Psalm 56:13

 

EXPOSITION

Verse 13. For thou hast delivered my soul from death. His enemies were defeated in their attempts upon his life, and therefore he vowed to devote his life to God.

Wilt not thou deliver my feet from falling? One mercy is a plea for another, for indeed it may happen that the second is the necessary complement of the first. It little boots that we live, if we are made to fall in character by the thrusts of our enemies. As lief not be, as live to be bereft of honour, and fallen prostrate before my enemies.

That I may walk before God in the light of the living, enjoying the favour and presence of God, and finding the joy and brightness of life therein. Walking at liberty, in holy service, in sacred communion, in constant progress in holiness, enjoying the smile of heaven -- this I seek after. Here is the loftiest reach of a good man's ambition, to dwell with God, to walk in righteousness before him, to rejoice in his presence, and in the light and glory which it yields. Thus in this short Psalm, we have climbed from the ravenous jaws of the enemy into the light of Jehovah's presence, a path which only faith can tread.

 

EXPLANATORY NOTES AND QUAINT SAYINGS

Verse 12-13. Thy vows are upon me, O God. See Psalms on "Psalms 56:12" for further information.

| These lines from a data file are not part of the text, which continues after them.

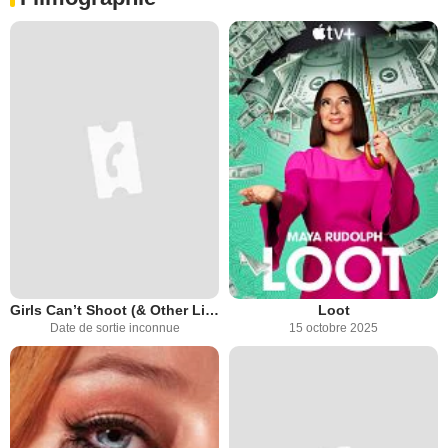
Girls Can’t Shoot (& Other Lies)
Loot
Date de sortie inconnue
15 octobre 2025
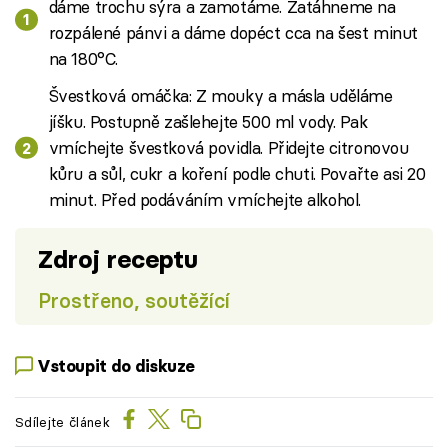
dáme trochu sýra a zamotáme. Zatáhneme na
rozpálené pánvi a dáme dopéct cca na šest minut
na 180°C.
Švestková omáčka: Z mouky a másla uděláme
jíšku. Postupně zašlehejte 500 ml vody. Pak
vmíchejte švestková povidla. Přidejte citronovou
kůru a sůl, cukr a koření podle chuti. Povařte asi 20
minut. Před podáváním vmíchejte alkohol.
Zdroj receptu
Prostřeno, soutěžící
Vstoupit do diskuze
Sdílejte článek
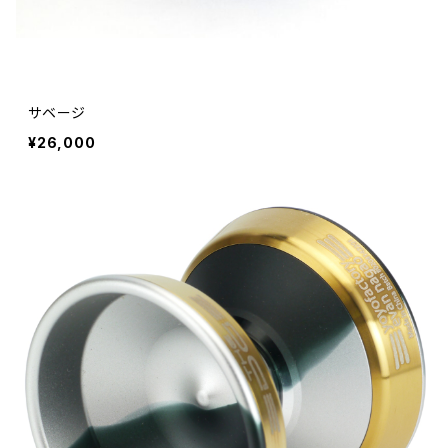
サベージ
¥26,000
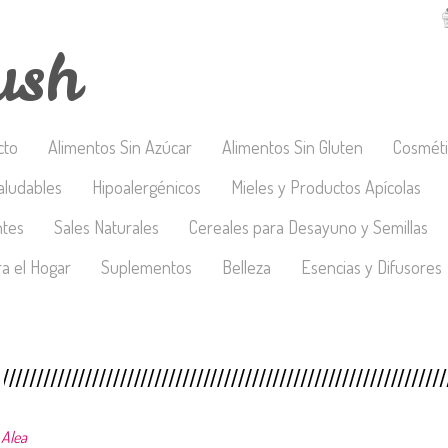
ush
cto
Alimentos Sin Azúcar
Alimentos Sin Gluten
Cosméti
aludables
Hipoalergénicos
Mieles y Productos Apícolas
ntes
Sales Naturales
Cereales para Desayuno y Semillas
a el Hogar
Suplementos
Belleza
Esencias y Difusores
 Alea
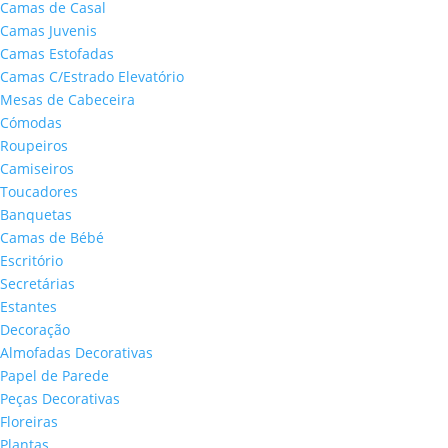
Camas de Casal
Camas Juvenis
Camas Estofadas
Camas C/Estrado Elevatório
Mesas de Cabeceira
Cómodas
Roupeiros
Camiseiros
Toucadores
Banquetas
Camas de Bébé
Escritório
Secretárias
Estantes
Decoração
Almofadas Decorativas
Papel de Parede
Peças Decorativas
Floreiras
Plantas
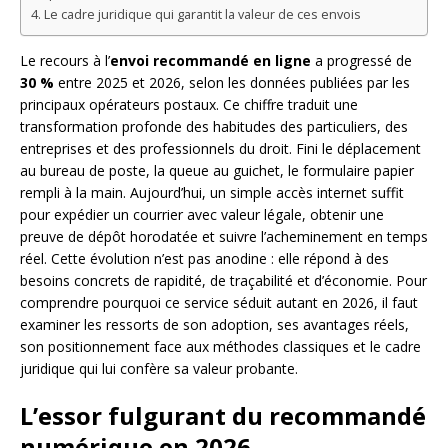
Le cadre juridique qui garantit la valeur de ces envois
Le recours à l’
envoi recommandé en ligne
a progressé de
30 %
entre 2025 et 2026, selon les données publiées par les
principaux opérateurs postaux. Ce chiffre traduit une
transformation profonde des habitudes des particuliers, des
entreprises et des professionnels du droit. Fini le déplacement
au bureau de poste, la queue au guichet, le formulaire papier
rempli à la main. Aujourd’hui, un simple accès internet suffit
pour expédier un courrier avec valeur légale, obtenir une
preuve de dépôt horodatée et suivre l’acheminement en temps
réel. Cette évolution n’est pas anodine : elle répond à des
besoins concrets de rapidité, de traçabilité et d’économie. Pour
comprendre pourquoi ce service séduit autant en 2026, il faut
examiner les ressorts de son adoption, ses avantages réels,
son positionnement face aux méthodes classiques et le cadre
juridique qui lui confère sa valeur probante.
L’essor fulgurant du recommandé
numérique en 2026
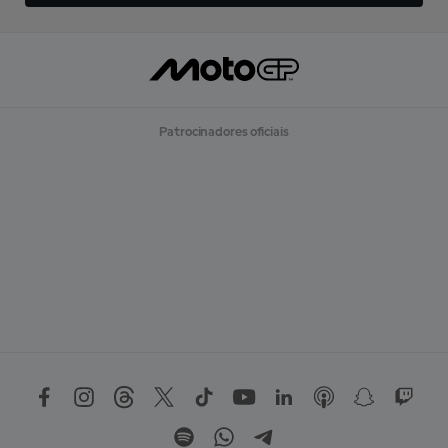
Patrocinadores oficiais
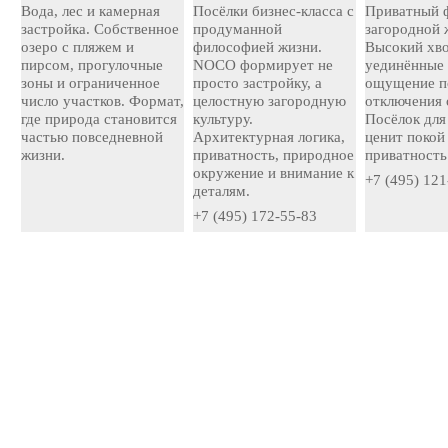
Вода, лес и камерная
Посёлки бизнес-класса с
Приватный 
застройка. Собственное
продуманной
загородной 
озеро с пляжем и
философией жизни.
Высокий хво
пирсом, прогулочные
NOCO формирует не
уединённые 
зоны и ограниченное
просто застройку, а
ощущение п
число участков. Формат,
целостную загородную
отключения 
где природа становится
культуру.
Посёлок для 
частью повседневной
Архитектурная логика,
ценит покой
жизни.
приватность, природное
приватность
окружение и внимание к
+7 (495) 121
деталям.
+7 (495) 172-55-83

Verse 13. From falling, or, as more literally translated, from a thrust, or a push, by which one is caused to fall. O. Prescott Hiller.

Verse 13 (last clause). To walk in the presence of God is partly under his eyes, his guidance and care, partly in particular, where God is wont to be present, where he is worshipped by his people and scatters his blessings, opposed to his present state by which he was removed from the place of his worship and presence. Conf. 1Sa 26:19, etc. Lastly, to walk in the light of the living denotes in general to live amongst those who live in the light, or who enjoy the light, as it is said elsewhere, in the land of the living -- Psalms 27:13 Isaiah 38:11 53:8; Ezekiel 32:32 ; Psalms 142:6 -- opposed to the dead or the region of the dead, who dwell in darkness. But in particular it signifies to live in a safe and prosperous state, whose well known emblem is light. Hermann Venema.

Verse 13 (last clause). We cannot restrict this phrase to the light of mortal life; David's vows bound him to walk in the light of spiritual life, and also in the light of eternal life, of which by faith he was a partaker. And most commentators have applied this verse to the light of glory in the world to come, as the real and final object of the believer's conversation here on earth. W. Wilson, D.D.

 

HINTS FOR PASTORS AND LAYPERSONS

Verse 12-13. You have here --

  1. The commemoration of former mercies: Thou hast delivered.
  2. The confidence of future: Wilt not thou.
  3. The end of all: To walk before God in the light of the living. Stephen Charnock.

Verse 13.

  1. The language of Gratitude -- Thou hast, etc.
  2. Of Faith -- Wilt not thou, etc.
  3. Of Hope -- That I may walk, etc. G. R.